Sgt. 1st Class Richard Sanchez, Jr., 31, and a 13-year U. S. Army veteran stationed at Fort Carson, CO, is due to return to Colorado Monday or Tuesday along with his wife, Heather, who probably owes her life to her husband’s quick action in pushing her from the semi-truck flatbed trailer that served as a float as the train bore down upon the parade at over 60 mph. Heather Sanchez received various injuries from her fall, but Richard broke his back when he jumped from the trailer just as the train struck it, throwing him against a concrete pillar. Sanchez has been partially paralyzed and unable to walk since the tragedy, which killed four of his wounded comrades-at-arms, and seriously injured 15, which included Richard and Heather.
“I do have feeling in the lower part of my legs,” Sgt. Sanchez told Colorado Springs Gazette reporter Jakob Rodgers in a phone interview the Friday following Thanksgiving. “The swelling hasn’t really gone down yet, but I’m kind of hoping it will start going down a little bit more and then, with physical therapy and with occupational therapy, I will be able to walk.”
Sgt. Sanchez was in his third deployment to the Middle East with the 4th Brigade Combat Team of the 4th Infantry Division when he was wounded just a month after arriving in Afghanistan. An enemy bullet shattered his right elbow, restricting his use of his right hand, and he returned home for treatment and rehabilitation.
This past week, Sgt. Sanchez, Heather and the couple’s attorney, Bob Pottroff of Manhattan, KS, appeared on NBC’s “Today Show” in an interview shot from Sgt. Sanchez’s hospital room. Pottroff is teaming with Lubbock, TX-based personal injury attorney Kevin Glasheen. The pair may also be representing other survivors or families of the victims of the Midland parade train accident. Heather Sanchez had appeared Monday with Pottroff in a televised news conference in front of the Midland County Courthouse.

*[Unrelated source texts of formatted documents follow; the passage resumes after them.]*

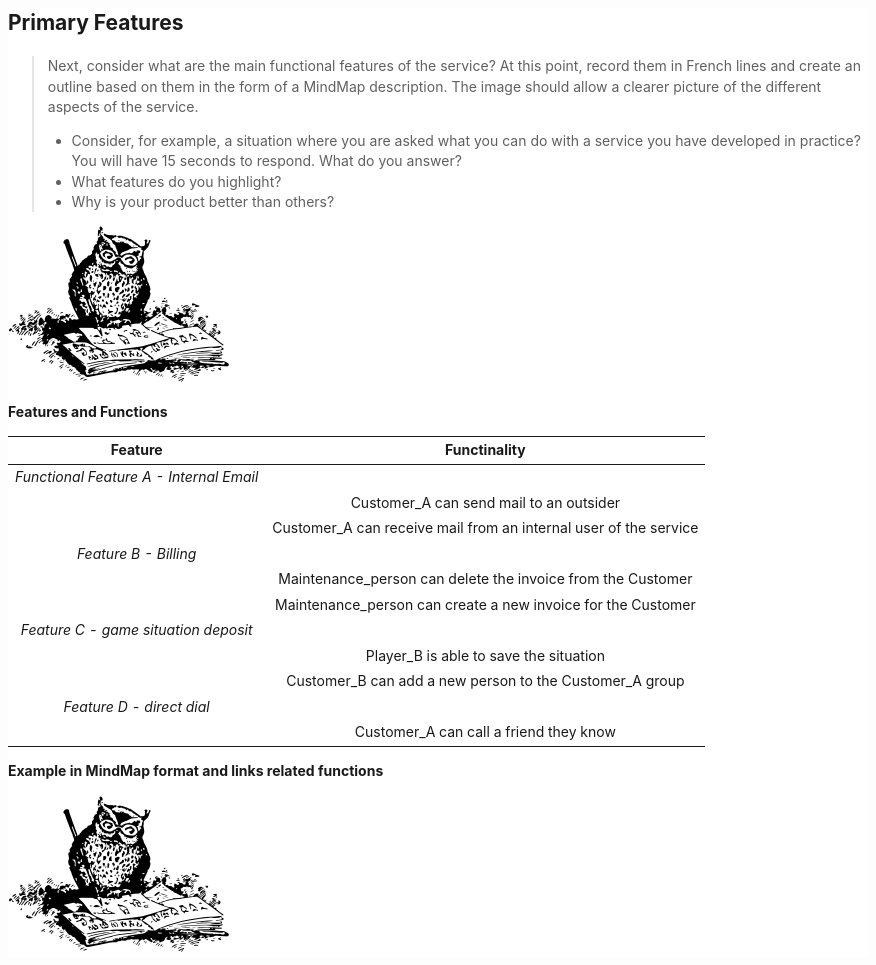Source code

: ## Primary Features

>Next, consider what are the main functional features of the service? At this point, record them in French lines and create an outline based on them in the form of a MindMap description. The image should allow a clearer picture of the different aspects of the service.
>* Consider, for example, a situation where you are asked what you can do with a service you have developed in practice? You will have 15 seconds to respond. What do you answer?
>* What features do you highlight?
>* Why is your product better than others?

![](../assets/work-to-do.png)

**Features and Functions**

| Feature | Functinality |
|:-:|:-:|
| *Functional Feature A - Internal Email* ||
|| Customer_A can send mail to an outsider |
|| Customer_A can receive mail from an internal user of the service |
| *Feature B - Billing* | |
|| Maintenance_person can delete the invoice from the Customer |
|| Maintenance_person can create a new invoice for the Customer |
| *Feature C - game situation deposit* ||
|| Player_B is able to save the situation |
|| Customer_B can add a new person to the Customer_A group |
| *Feature D - direct dial* ||
|| Customer_A can call a friend they know |

**Example in MindMap format and links related functions**

![](../assets/work-to-do.png)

“This would be a lot harder to go through if I didn’t have as strong a support system as I do,” commented Sgt. Sanchez, who plans to arrive Monday or Tuesday at Craig Hospital in Englewood, CO, an institution which specializes in spinal cord injuries. Sanchez says he would like to remain in the Army, but is being realistic about the odds given the serious and debilitating nature of his injury.